### Collected material
______
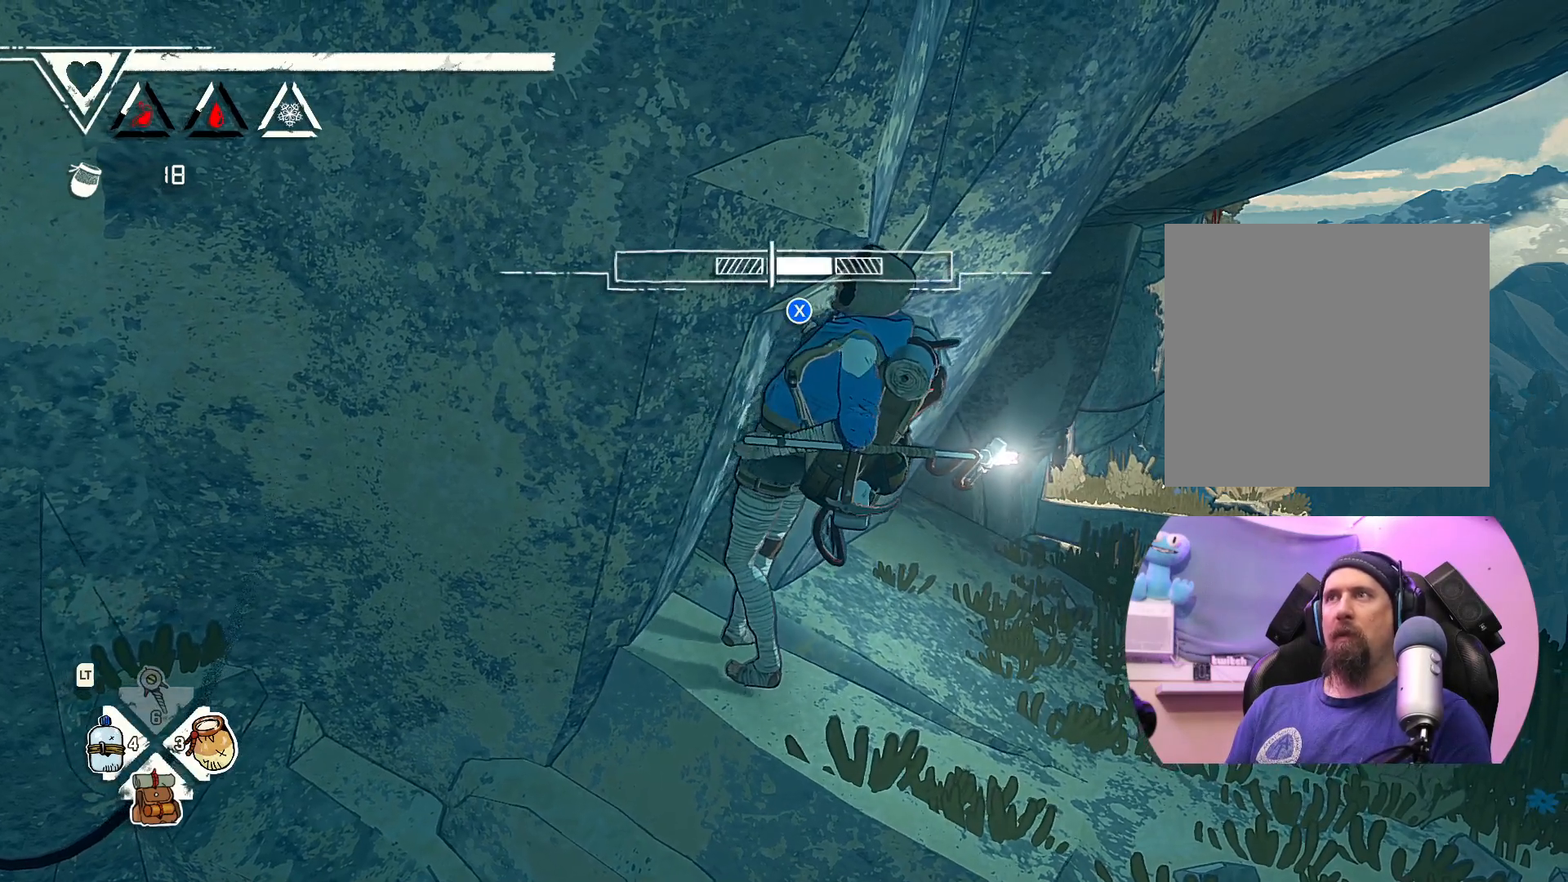
{"buttons": [], "left_stick": "center", "right_stick": "center", "events": []}
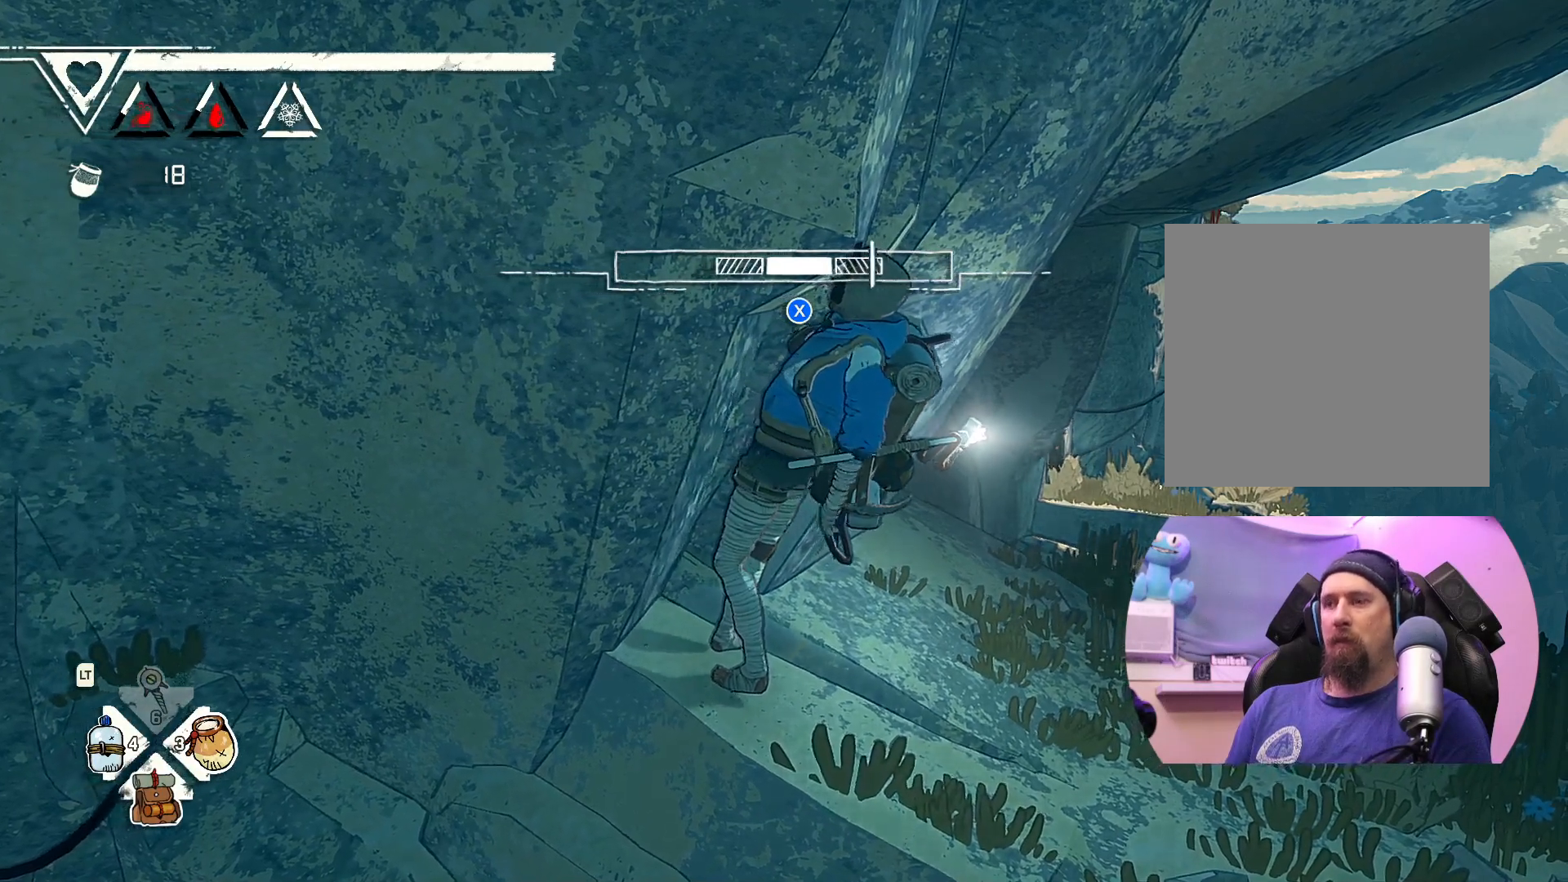
{"buttons": [], "left_stick": "center", "right_stick": "center", "events": []}
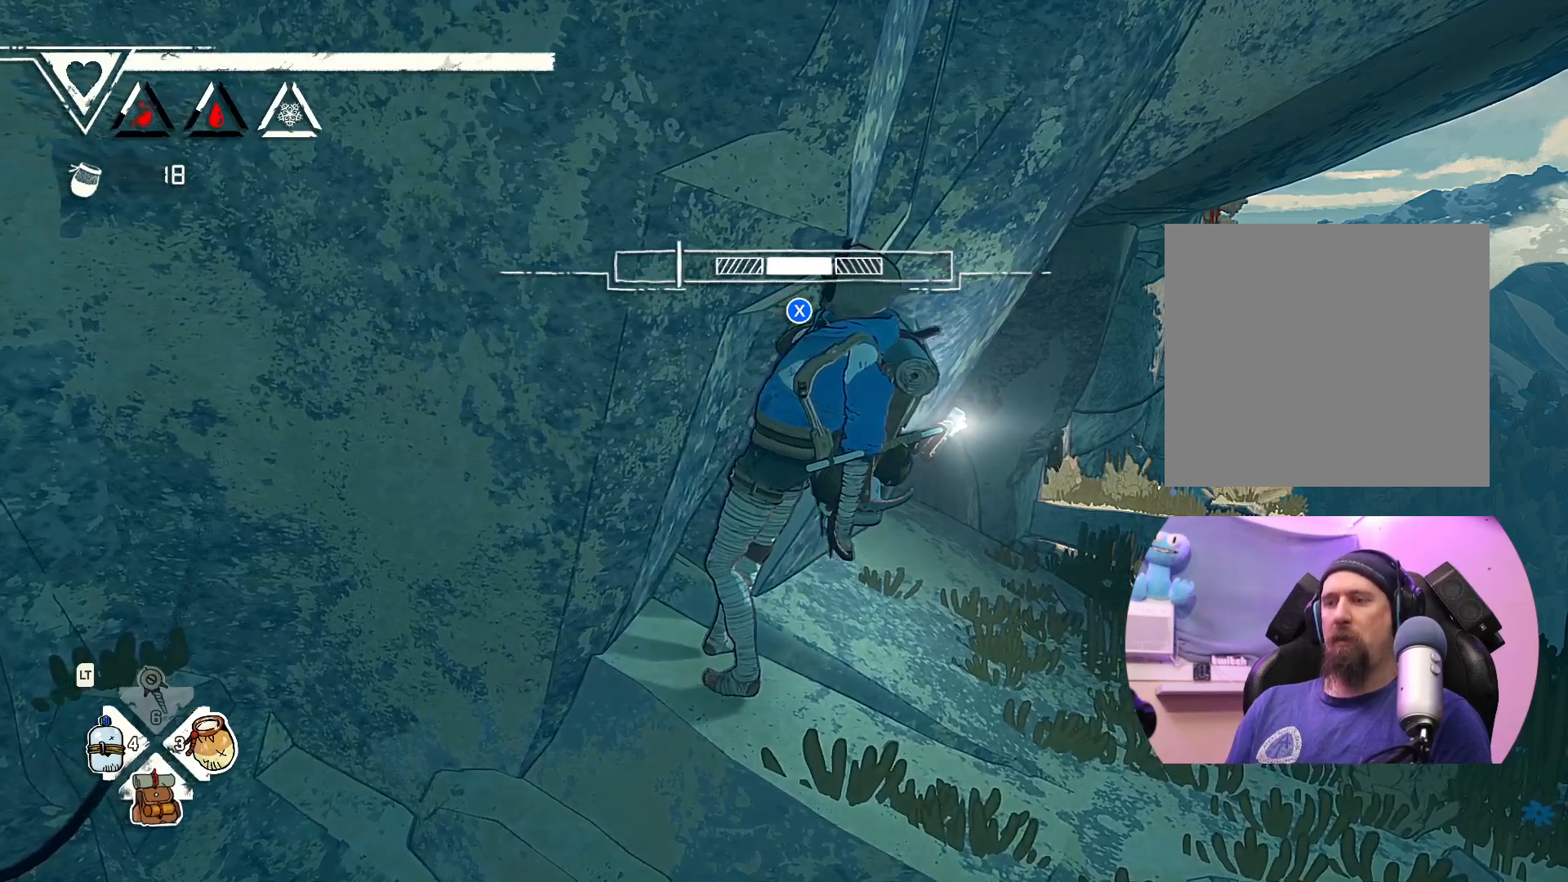
{"buttons": [], "left_stick": "center", "right_stick": "center", "events": []}
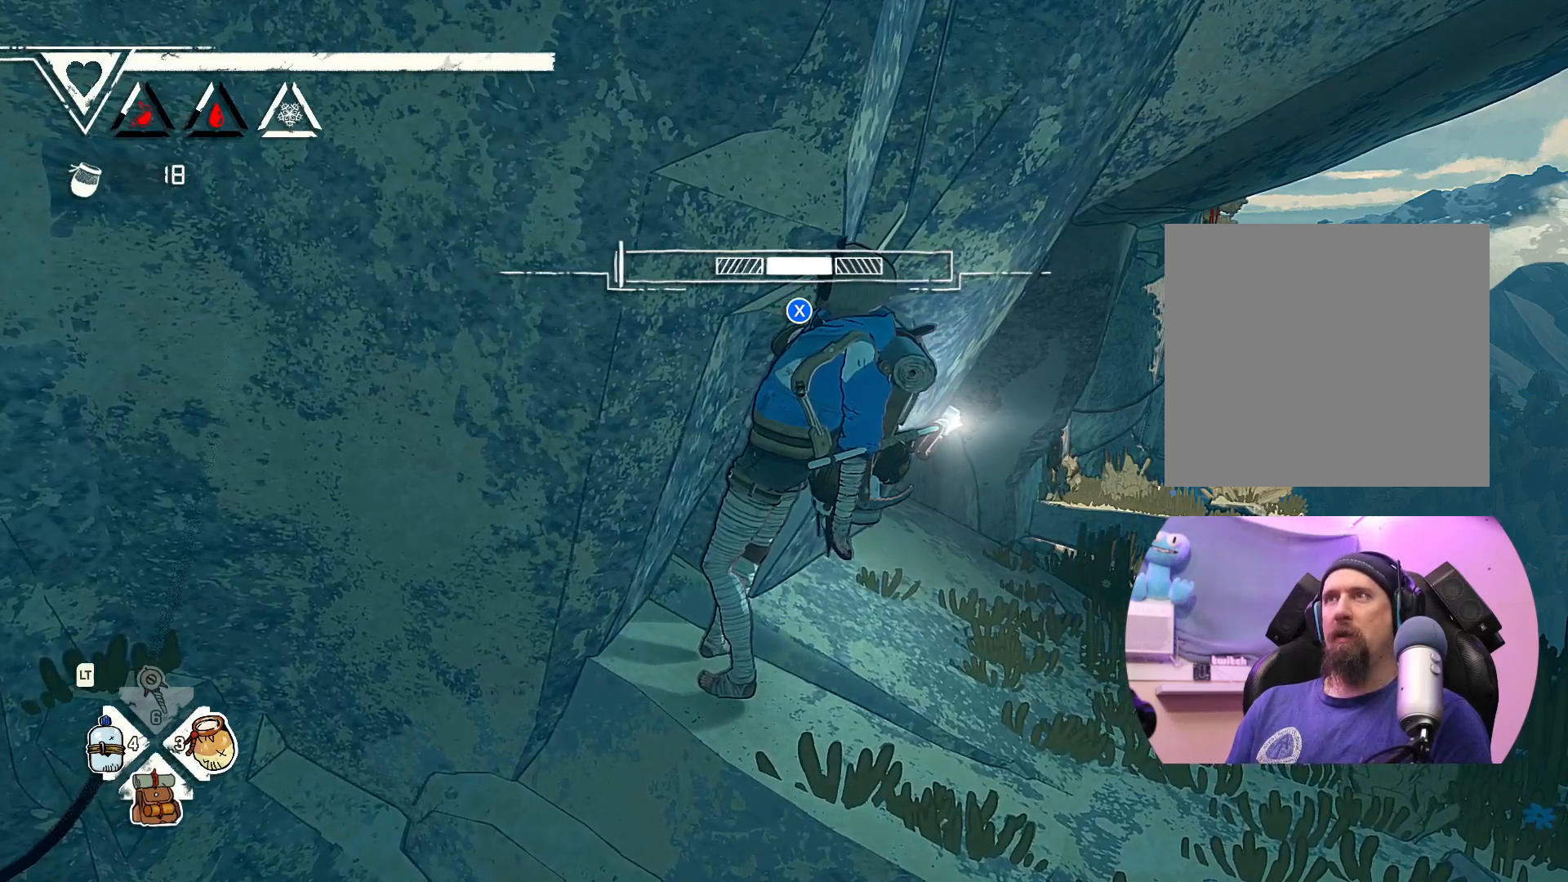
{"buttons": [], "left_stick": "center", "right_stick": "center", "events": []}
______
### The task
Restate the listing above word for word, and skip the pictures.

### Response box
{"buttons": [], "left_stick": "center", "right_stick": "center", "events": []}
{"buttons": [], "left_stick": "center", "right_stick": "center", "events": []}
{"buttons": [], "left_stick": "center", "right_stick": "center", "events": []}
{"buttons": [], "left_stick": "center", "right_stick": "center", "events": []}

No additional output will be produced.